Effunditur is the present tense while effundētur is in the future tense.

Right passus, I understand, but my question was about the Latin Vulgate that japhy is quoting from. In japhy’s post he has:

And concerning the chalice, the Latin Vulgate reads:

qui pro multis effunditur” (Matthew 26:28)
qui pro multis effunditur” (Mark 14:24)
quod pro vobis funditur” (Luke 22:20)

But I’ve seen a “vulgate” that has effundetur in this place.

Can you shed some light on that? Was I looking at a different “vulgate”?

thanks,
VC

Maybe I just dreamed it.

I just looked at the Nova Vulgata on vatican.va and see that it is *effunditur, *just as japhy has it rendered above.

japhy – are these consistent in every vulgate version?

VC

The verb tense is the same in the Latin Vulgate and the Biblia Nova Vulgata in all four verses.

I found an example here. I also found that here (newadvent’s copy of the Clementine Vulgate).

The Vulgate I use is from drbo.org; the Nova Vulgata I use is from vatican.va.

It seems to me that benedictgal’s explanation is correct in the context of the Latin Rite.

FWIW, in the Syriac Anaphorae, the verb is maintained in the present tense.

japhy,

what do you think about the various renderings across the different vulgate versions? If you read some authors who address it (for instance Gihr in The Holy Sacrifice of the Mass) they quote from the Clementine Vulgate, and thus the vulgate matches the liturgy, both using *effundetur.

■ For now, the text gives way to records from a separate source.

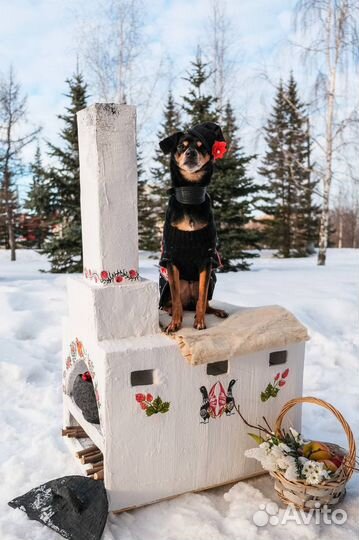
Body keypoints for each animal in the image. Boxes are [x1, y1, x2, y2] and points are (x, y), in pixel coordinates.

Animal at [159, 123, 229, 334]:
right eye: (181, 146)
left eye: (202, 147)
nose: (190, 153)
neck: (190, 197)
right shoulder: (171, 259)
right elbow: (176, 301)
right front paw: (175, 324)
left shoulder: (206, 260)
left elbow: (202, 297)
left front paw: (199, 322)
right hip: (166, 285)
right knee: (173, 303)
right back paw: (170, 311)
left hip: (213, 279)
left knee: (204, 302)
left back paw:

*Do you have any thoughts?

VC

I found the Gihr book on books.google.com. Curious about that.

I’m gonna ask about these multiple Vulgates on the Traditional subforum.

Japhy,

Yeah. If you haven’t had a chance to read Gihr (or at least parts of it) it is well worth it.

In regard to the current thread, do a search on google books in Gihr for effundetur and read around it (pg 93 on or so?). Very interesting, no?

VC

That’s exactly where I was! :slight_smile:

The Vulgate version that uses the future tense only does so in three of the four places (referring to the blood). The present tense is used in Luke 22:19 (referring to the body). Curious to me…

japhy,

Doesn’t Gihr reference that? He seems to be indicating that the original Greek language (and the Vulgate) have the present tense in Luke (for the Body) and the future tense in the others for the Chalice of the Blood. Do you see what I am referring to?

VC

Actually, I myself am not so sure what I am referring to! I’m struggling to understand exactly what Gihr is saying in his footnote about the original text (the Greek) and the Vulgate text ‘saying the same thing but in a different manner’. The bit about the direct and indirect offerings.